Set every line of the data down again exactly, and keep the pictures out.
▼
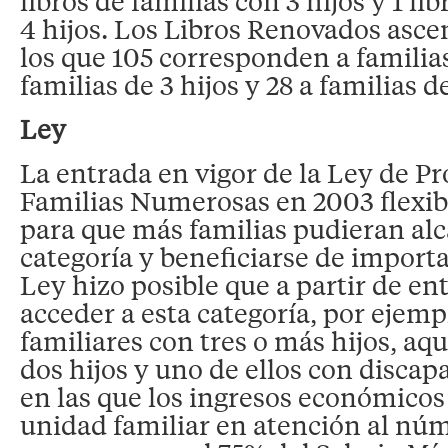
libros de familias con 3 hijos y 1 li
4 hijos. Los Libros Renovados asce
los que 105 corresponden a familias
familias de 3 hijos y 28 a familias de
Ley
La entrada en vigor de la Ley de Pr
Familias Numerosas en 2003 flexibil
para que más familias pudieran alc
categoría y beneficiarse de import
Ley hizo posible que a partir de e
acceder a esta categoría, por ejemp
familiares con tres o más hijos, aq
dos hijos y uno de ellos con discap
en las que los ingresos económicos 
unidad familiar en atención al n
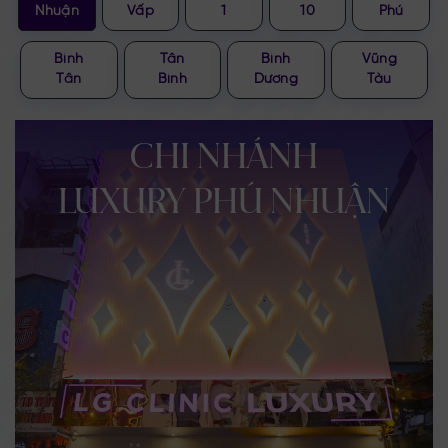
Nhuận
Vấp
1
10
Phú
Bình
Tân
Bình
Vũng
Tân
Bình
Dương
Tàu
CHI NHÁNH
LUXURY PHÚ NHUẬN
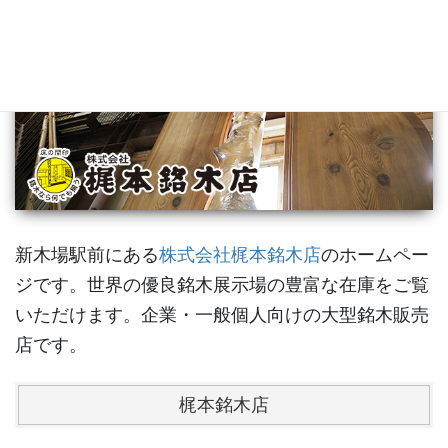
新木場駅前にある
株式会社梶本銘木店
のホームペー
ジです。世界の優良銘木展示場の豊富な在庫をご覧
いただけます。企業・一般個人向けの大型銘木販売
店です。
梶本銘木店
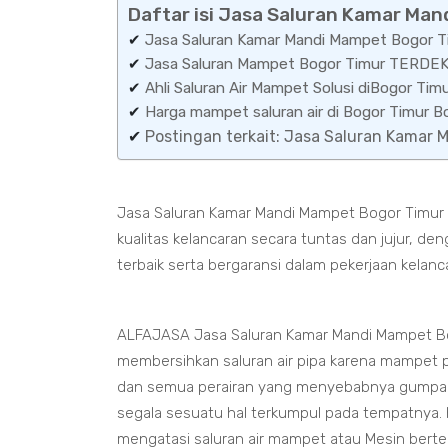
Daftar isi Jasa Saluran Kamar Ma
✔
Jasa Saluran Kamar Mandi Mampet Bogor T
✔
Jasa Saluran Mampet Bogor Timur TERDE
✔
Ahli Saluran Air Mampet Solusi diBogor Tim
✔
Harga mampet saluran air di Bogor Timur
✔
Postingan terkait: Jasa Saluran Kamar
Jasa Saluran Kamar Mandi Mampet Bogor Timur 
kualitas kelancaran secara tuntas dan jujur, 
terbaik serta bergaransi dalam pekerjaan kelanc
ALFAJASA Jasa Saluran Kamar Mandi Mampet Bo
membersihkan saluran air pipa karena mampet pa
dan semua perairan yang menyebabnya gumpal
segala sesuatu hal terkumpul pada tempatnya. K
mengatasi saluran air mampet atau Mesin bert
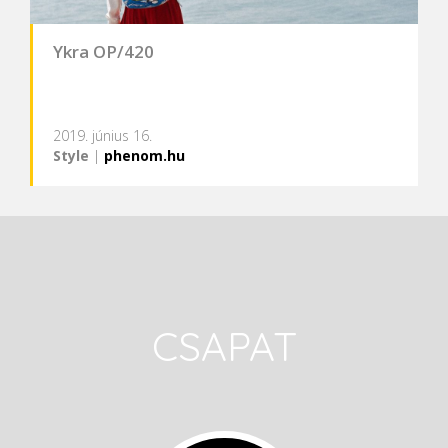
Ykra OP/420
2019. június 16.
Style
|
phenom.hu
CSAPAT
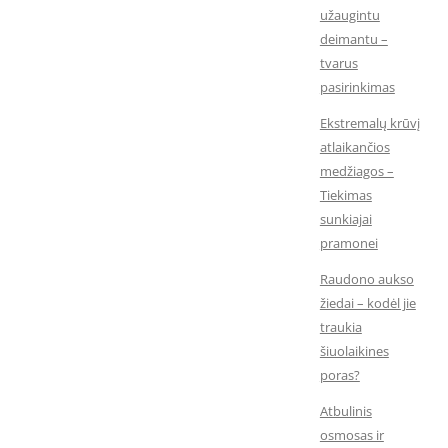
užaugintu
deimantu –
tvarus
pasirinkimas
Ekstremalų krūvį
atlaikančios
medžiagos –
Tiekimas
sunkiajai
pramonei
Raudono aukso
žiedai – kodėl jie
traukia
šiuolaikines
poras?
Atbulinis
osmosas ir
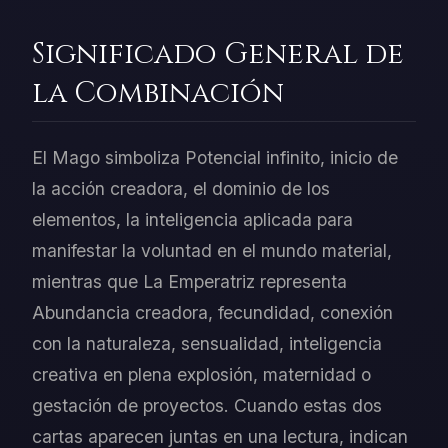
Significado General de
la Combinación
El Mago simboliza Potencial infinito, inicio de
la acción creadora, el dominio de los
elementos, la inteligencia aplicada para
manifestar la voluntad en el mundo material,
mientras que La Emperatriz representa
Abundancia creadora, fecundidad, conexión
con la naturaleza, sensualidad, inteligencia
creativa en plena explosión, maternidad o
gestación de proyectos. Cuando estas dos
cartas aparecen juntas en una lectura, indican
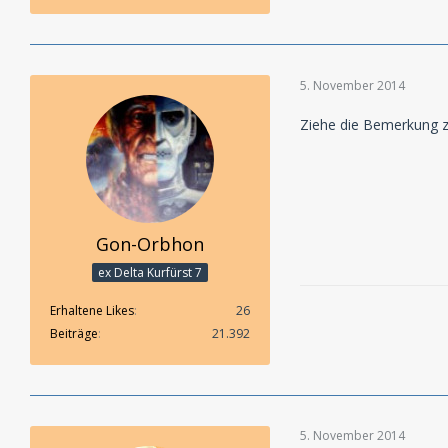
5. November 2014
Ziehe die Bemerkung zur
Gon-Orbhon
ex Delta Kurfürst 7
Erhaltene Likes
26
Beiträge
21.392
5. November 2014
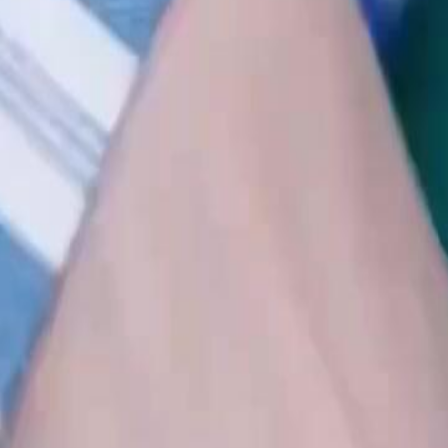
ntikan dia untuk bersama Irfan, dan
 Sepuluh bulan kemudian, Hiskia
▲
RESPONSE FOR THIS EXERCISE>
libros de familias con 3 hijos y 1 li
4 hijos. Los Libros Renovados asce
los que 105 corresponden a familias
familias de 3 hijos y 28 a familias de
Ley
La entrada en vigor de la Ley de Pr
Familias Numerosas en 2003 flexibil
para que más familias pudieran alc
categoría y beneficiarse de import
Ley hizo posible que a partir de e
acceder a esta categoría, por ejemp
familiares con tres o más hijos, aq
dos hijos y uno de ellos con discap
en las que los ingresos económicos 
unidad familiar en atención al n
Nhuận
Vấp
1
10
Phú
Bình
Tân
Bình
Vũng
Tân
Bình
Dương
Tàu
CHI NHÁNH
LUXURY PHÚ NHUẬN
新木場駅前にある
株式会社梶本銘木店
のホームペー
ジです。世界の優良銘木展示場の豊富な在庫をご覧
いただけます。企業・一般個人向けの大型銘木販売
店です。
梶本銘木店
Daftar isi Jasa Saluran Kamar Ma
✔
Jasa Saluran Kamar Mandi Mampet Bogor T
✔
Jasa Saluran Mampet Bogor Timur TERDE
✔
Ahli Saluran Air Mampet Solusi diBogor Tim
✔
Harga mampet saluran air di Bogor Timur
✔
Postingan terkait: Jasa Saluran Kamar
Jasa Saluran Kamar Mandi Mampet Bogor Timur 
kualitas kelancaran secara tuntas dan jujur, 
terbaik serta bergaransi dalam pekerjaan kelanc
ALFAJASA Jasa Saluran Kamar Mandi Mampet Bo
membersihkan saluran air pipa karena mampet pa
dan semua perairan yang menyebabnya gumpal
segala sesuatu hal terkumpul pada tempatnya. K
mengatasi saluran air mampet atau Mesin bert
Ykra OP/420
2019. június 16.
Style
|
phenom.hu
CSAPAT
užaugintu
deimantu –
tvarus
pasirinkimas
Ekstremalų krūvį
atlaikančios
medžiagos –
Tiekimas
sunkiajai
pramonei
Raudono aukso
žiedai – kodėl jie
traukia
šiuolaikines
poras?
Atbulinis
osmosas ir
Significado General de
la Combinación
El Mago simboliza Potencial infinito, inicio de
la acción creadora, el dominio de los
elementos, la inteligencia aplicada para
manifestar la voluntad en el mundo material,
mientras que La Emperatriz representa
Abundancia creadora, fecundidad, conexión
con la naturaleza, sensualidad, inteligencia
creativa en plena explosión, maternidad o
gestación de proyectos. Cuando estas dos
cartas aparecen juntas en una lectura, indican
5. November 2014
Ziehe die Bemerkung zur
Gon-Orbhon
ex Delta Kurfürst 7
Erhaltene Likes
26
Beiträge
21.392
5. November 2014
ntikan dia untuk bersama Irfan, dan
 Sepuluh bulan kemudian, Hiskia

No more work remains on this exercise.